■ Assignment
Beneath this task are records; print exactly the stretch of them from the line with "# camera: 15 degrees right, 5 degrees up" through the line with "grey nightstand [342,106,401,188]", both ends included.

■ Records shown
══════════════════════════════

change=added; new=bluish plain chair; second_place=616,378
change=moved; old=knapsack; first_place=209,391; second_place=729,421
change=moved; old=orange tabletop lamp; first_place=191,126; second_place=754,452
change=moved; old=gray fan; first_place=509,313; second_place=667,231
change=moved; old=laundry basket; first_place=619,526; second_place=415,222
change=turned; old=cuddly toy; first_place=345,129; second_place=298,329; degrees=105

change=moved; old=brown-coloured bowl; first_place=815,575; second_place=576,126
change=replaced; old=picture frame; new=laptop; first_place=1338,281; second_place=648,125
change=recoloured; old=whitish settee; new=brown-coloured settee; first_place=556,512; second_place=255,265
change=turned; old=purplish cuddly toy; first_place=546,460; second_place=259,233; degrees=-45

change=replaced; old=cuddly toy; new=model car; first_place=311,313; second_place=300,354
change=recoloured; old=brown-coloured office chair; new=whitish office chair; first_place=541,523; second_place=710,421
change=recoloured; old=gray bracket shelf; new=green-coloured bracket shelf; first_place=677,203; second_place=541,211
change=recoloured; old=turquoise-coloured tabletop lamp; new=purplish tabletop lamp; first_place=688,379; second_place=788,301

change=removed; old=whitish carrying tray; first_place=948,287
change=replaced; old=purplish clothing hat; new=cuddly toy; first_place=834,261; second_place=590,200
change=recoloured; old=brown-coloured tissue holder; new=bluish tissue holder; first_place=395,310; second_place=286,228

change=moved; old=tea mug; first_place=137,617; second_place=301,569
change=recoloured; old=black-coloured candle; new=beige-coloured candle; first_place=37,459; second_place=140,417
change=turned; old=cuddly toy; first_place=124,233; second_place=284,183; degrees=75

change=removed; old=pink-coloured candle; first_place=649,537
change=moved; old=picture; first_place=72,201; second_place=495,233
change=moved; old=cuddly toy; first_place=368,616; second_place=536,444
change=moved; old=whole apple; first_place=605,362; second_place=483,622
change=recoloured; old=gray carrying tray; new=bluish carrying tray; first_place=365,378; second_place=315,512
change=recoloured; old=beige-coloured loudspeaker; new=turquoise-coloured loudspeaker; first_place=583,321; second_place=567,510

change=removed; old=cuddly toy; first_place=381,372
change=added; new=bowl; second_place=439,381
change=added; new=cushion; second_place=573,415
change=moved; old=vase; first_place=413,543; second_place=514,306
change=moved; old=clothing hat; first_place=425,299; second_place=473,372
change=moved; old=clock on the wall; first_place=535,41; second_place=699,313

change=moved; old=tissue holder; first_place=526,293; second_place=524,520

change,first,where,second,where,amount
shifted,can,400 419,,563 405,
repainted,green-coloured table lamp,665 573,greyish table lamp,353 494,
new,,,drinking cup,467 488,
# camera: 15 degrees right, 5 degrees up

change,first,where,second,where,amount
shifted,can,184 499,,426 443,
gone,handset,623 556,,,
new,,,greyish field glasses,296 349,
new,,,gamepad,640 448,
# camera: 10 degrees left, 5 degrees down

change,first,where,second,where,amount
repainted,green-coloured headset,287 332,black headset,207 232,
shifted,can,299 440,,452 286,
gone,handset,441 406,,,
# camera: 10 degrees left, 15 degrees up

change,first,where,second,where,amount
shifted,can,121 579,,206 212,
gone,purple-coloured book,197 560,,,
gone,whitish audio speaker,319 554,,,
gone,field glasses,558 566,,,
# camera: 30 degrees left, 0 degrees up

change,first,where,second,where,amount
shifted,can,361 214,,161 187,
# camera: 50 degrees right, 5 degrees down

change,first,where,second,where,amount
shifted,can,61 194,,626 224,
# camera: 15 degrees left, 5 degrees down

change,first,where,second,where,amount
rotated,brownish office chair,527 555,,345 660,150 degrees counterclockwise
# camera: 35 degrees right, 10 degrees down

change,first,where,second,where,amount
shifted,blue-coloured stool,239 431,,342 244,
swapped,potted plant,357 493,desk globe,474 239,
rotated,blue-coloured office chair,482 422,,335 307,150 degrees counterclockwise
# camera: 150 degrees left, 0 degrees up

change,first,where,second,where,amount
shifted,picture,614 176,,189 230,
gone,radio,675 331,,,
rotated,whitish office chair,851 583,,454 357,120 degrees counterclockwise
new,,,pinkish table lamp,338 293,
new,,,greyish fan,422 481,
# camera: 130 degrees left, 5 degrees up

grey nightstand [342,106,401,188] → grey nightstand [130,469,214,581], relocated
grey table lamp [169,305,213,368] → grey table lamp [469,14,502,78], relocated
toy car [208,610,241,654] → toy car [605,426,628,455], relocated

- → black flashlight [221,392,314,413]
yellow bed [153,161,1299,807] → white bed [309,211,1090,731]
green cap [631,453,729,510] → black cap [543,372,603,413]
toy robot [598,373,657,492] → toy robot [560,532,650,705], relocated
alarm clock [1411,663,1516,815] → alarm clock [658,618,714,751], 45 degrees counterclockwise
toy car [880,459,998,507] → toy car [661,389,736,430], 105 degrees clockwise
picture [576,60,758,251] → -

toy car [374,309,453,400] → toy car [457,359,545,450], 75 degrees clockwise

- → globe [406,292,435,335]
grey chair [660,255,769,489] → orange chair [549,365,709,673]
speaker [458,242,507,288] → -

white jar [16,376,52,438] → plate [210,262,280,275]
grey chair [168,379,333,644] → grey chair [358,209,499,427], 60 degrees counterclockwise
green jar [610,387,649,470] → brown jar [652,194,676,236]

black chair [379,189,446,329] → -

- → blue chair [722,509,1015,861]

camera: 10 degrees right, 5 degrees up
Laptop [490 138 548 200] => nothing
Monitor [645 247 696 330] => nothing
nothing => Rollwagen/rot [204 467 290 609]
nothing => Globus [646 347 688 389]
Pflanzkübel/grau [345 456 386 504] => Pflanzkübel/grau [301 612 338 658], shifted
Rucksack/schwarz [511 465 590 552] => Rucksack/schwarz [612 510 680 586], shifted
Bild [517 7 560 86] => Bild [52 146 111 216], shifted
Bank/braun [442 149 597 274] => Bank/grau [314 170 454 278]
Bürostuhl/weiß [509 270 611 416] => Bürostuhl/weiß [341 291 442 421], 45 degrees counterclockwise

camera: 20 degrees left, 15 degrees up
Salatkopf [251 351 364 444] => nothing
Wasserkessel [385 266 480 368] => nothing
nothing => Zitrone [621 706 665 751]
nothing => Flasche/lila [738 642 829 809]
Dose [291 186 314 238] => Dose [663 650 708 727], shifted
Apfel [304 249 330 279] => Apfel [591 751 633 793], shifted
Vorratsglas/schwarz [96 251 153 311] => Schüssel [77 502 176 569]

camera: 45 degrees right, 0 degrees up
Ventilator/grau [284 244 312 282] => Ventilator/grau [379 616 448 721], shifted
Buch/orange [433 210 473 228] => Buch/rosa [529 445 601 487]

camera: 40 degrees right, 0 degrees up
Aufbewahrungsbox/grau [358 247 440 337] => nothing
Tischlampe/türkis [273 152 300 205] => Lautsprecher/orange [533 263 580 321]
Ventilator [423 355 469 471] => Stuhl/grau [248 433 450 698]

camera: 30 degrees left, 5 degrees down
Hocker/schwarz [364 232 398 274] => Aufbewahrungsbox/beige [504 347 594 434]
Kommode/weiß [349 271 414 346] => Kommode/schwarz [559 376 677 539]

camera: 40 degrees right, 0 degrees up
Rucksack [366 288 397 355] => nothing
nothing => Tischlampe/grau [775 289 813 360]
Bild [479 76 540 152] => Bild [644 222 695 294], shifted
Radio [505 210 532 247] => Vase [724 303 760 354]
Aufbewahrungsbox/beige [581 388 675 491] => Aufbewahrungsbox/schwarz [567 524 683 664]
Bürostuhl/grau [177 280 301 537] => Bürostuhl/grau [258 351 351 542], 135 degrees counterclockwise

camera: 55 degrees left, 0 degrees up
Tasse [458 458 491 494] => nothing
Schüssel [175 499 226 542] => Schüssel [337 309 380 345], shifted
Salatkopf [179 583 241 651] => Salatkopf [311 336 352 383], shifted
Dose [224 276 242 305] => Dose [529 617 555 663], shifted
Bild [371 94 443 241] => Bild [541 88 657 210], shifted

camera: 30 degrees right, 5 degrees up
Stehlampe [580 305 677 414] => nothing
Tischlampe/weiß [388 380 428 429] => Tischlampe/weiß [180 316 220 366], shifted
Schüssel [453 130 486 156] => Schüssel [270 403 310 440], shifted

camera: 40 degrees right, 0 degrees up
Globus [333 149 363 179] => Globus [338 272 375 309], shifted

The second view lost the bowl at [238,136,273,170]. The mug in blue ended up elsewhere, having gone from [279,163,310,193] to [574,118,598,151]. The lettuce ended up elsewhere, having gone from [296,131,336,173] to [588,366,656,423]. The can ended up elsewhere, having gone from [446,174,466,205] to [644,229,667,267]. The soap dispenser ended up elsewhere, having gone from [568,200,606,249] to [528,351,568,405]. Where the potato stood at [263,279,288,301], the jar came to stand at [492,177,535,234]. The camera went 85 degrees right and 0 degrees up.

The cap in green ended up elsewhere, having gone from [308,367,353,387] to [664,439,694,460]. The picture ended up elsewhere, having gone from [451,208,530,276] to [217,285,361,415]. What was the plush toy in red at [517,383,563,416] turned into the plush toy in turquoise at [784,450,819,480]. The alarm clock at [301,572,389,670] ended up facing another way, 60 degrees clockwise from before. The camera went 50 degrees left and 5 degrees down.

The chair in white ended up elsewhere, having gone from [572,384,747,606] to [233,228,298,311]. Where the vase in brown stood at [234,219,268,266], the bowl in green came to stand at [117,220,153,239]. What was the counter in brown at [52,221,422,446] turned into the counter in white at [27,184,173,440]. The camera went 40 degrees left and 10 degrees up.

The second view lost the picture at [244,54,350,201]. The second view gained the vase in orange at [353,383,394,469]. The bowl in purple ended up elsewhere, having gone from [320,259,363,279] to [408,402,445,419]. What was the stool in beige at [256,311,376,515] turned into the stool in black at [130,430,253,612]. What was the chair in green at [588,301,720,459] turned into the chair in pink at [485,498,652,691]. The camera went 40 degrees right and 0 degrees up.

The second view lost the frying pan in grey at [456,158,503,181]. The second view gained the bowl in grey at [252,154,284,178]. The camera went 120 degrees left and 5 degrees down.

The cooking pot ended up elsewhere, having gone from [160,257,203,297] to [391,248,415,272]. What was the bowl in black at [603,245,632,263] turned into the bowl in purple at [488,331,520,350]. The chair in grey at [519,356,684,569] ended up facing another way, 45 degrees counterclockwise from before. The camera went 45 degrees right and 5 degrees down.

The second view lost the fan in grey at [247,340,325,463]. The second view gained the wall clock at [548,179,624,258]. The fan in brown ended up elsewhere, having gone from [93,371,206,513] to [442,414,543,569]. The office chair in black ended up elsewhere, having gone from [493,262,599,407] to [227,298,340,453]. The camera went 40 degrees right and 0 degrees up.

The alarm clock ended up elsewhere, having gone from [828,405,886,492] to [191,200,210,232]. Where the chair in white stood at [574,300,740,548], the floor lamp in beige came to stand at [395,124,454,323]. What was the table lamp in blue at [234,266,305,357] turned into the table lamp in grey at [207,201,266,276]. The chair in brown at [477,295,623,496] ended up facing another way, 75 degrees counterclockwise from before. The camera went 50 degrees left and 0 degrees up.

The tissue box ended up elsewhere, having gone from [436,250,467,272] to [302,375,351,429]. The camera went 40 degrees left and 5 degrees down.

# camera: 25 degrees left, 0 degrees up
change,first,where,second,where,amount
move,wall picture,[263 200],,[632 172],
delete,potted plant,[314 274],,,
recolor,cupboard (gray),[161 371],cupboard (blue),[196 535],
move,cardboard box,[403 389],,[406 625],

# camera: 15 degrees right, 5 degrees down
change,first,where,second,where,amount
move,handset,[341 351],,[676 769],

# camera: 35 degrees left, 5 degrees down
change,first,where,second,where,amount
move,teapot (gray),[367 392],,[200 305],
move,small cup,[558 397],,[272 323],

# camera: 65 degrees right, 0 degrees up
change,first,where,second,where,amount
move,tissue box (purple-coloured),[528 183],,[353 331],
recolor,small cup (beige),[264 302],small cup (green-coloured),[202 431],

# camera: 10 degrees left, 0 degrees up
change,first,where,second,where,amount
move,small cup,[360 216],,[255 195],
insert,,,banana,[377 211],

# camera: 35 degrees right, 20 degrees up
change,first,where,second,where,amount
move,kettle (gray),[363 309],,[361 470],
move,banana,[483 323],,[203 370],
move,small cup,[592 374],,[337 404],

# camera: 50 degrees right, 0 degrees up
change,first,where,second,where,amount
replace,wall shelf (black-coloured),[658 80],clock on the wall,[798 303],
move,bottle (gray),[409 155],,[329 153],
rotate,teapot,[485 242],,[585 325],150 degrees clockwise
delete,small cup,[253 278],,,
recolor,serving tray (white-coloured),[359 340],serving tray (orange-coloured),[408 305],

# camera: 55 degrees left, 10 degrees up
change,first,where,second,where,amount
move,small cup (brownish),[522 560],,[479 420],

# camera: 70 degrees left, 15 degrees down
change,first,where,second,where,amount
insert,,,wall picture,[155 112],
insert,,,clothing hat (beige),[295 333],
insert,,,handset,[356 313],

══════════════════════════════

■ Result of the task
# camera: 15 degrees right, 5 degrees up

change,first,where,second,where,amount
shifted,can,184 499,,426 443,
gone,handset,623 556,,,
new,,,greyish field glasses,296 349,
new,,,gamepad,640 448,
# camera: 10 degrees left, 5 degrees down

change,first,where,second,where,amount
repainted,green-coloured headset,287 332,black headset,207 232,
shifted,can,299 440,,452 286,
gone,handset,441 406,,,
# camera: 10 degrees left, 15 degrees up

change,first,where,second,where,amount
shifted,can,121 579,,206 212,
gone,purple-coloured book,197 560,,,
gone,whitish audio speaker,319 554,,,
gone,field glasses,558 566,,,
# camera: 30 degrees left, 0 degrees up

change,first,where,second,where,amount
shifted,can,361 214,,161 187,
# camera: 50 degrees right, 5 degrees down

change,first,where,second,where,amount
shifted,can,61 194,,626 224,
# camera: 15 degrees left, 5 degrees down

change,first,where,second,where,amount
rotated,brownish office chair,527 555,,345 660,150 degrees counterclockwise
# camera: 35 degrees right, 10 degrees down

change,first,where,second,where,amount
shifted,blue-coloured stool,239 431,,342 244,
swapped,potted plant,357 493,desk globe,474 239,
rotated,blue-coloured office chair,482 422,,335 307,150 degrees counterclockwise
# camera: 150 degrees left, 0 degrees up

change,first,where,second,where,amount
shifted,picture,614 176,,189 230,
gone,radio,675 331,,,
rotated,whitish office chair,851 583,,454 357,120 degrees counterclockwise
new,,,pinkish table lamp,338 293,
new,,,greyish fan,422 481,
# camera: 130 degrees left, 5 degrees up

grey nightstand [342,106,401,188] → grey nightstand [130,469,214,581], relocated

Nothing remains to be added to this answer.